In discussing Frieze Groups it was assumed that there is a smallest positive translation along the axis. All translations for the pattern form a subgroup. Consider the axis to be the Reals and G to be a subgroup under +. Look at the infimum T of all strictly positive elements of G.
a) Show that if T is not the minimum of the strictly positive elements of G then T=0.Of course if T is minimum then T>0.
To show that if T is not the minimum of the strictly positive elements of G, then T = 0, we need to consider the properties of infimum.

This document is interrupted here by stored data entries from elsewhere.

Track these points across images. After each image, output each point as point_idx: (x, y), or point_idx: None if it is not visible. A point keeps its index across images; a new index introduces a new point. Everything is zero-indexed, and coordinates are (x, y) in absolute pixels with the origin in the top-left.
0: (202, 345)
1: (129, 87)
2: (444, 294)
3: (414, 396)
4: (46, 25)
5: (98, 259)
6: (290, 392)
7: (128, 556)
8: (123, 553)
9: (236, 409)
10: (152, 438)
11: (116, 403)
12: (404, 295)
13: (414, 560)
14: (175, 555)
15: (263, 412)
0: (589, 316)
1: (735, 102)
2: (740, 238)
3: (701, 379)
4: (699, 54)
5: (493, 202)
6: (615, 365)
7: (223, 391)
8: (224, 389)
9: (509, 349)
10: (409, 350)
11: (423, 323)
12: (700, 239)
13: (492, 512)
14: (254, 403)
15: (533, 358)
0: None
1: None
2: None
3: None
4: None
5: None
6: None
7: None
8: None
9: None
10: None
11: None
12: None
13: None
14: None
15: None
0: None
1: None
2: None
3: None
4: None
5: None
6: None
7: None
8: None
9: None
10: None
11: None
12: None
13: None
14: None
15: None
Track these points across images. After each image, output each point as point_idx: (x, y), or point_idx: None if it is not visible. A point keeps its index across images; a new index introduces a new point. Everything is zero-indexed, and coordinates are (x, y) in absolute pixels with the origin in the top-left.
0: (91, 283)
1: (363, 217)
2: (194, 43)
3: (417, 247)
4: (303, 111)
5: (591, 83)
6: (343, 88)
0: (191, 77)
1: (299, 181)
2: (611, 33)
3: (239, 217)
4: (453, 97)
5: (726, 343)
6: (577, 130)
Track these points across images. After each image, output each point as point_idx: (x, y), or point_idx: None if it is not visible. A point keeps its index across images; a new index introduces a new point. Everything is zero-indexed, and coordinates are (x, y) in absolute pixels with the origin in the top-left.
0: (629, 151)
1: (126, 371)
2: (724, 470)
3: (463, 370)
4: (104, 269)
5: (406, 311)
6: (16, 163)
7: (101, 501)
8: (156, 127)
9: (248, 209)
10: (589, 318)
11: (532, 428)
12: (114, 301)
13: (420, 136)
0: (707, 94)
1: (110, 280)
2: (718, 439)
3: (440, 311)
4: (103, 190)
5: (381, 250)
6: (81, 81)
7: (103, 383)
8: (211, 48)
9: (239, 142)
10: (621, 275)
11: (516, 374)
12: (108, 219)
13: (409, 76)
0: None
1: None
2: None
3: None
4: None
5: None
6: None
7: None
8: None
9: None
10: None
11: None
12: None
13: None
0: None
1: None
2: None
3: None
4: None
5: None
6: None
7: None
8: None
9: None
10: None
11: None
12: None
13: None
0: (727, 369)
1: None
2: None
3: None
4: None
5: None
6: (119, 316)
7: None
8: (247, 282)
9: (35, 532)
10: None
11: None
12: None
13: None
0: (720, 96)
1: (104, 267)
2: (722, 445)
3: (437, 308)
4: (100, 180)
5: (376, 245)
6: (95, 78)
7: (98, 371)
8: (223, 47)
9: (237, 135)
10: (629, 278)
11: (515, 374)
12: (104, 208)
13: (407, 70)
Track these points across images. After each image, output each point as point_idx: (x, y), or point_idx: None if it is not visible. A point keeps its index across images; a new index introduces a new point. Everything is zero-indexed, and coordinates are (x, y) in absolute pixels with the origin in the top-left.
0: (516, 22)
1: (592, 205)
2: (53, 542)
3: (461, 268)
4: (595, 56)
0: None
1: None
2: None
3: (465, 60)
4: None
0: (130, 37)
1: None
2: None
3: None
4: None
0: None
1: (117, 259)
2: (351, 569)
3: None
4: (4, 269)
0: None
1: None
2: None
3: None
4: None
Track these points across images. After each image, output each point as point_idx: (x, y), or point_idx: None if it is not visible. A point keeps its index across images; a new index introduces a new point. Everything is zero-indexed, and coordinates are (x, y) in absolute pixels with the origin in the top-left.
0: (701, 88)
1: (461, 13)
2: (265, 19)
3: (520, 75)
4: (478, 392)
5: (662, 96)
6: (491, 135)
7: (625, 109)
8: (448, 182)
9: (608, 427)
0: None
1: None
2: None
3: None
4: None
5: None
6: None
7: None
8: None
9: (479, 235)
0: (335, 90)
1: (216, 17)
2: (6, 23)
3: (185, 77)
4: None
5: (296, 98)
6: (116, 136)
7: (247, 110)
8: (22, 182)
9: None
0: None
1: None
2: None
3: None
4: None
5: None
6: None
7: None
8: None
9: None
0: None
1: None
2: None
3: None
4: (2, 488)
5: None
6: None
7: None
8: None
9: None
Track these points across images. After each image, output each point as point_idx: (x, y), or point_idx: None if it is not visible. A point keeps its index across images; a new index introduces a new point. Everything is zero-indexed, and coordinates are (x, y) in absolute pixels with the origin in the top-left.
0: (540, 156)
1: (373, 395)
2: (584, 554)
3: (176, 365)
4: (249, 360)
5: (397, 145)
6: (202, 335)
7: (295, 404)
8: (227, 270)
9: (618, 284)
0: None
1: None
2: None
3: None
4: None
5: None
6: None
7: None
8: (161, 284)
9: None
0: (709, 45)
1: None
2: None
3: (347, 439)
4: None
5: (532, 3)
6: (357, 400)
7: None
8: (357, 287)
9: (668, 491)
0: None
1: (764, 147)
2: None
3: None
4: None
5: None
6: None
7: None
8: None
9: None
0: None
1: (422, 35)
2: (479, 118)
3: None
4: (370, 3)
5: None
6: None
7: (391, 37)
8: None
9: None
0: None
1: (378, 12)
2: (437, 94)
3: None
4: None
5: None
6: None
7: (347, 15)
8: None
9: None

First, let's define what an infimum is. In mathematics, the infimum of a set S, denoted as inf(S), is the greatest lower bound of the set. It is the smallest element that is greater than or equal to all the elements in S.
Now, let's assume that T is not the minimum of the strictly positive elements of G. This means that there exists a strictly positive element t in G such that t < T.
Since T is the infimum of all strictly positive elements of G, T ≤ t for all strictly positive elements t in G. However, by assuming that t < T, we have a contradiction, as T cannot be smaller than the infimum.
Therefore, the only possibility is that our assumption is incorrect, and there is no strictly positive element in G smaller than T. In other words, T is the minimum of the strictly positive elements of G.
Additionally, since T is the minimum of the strictly positive elements of G, we can conclude that T > 0, as it is a strictly positive element.
Hence, we have shown that if T is not the minimum of the strictly positive elements of G, then T = 0.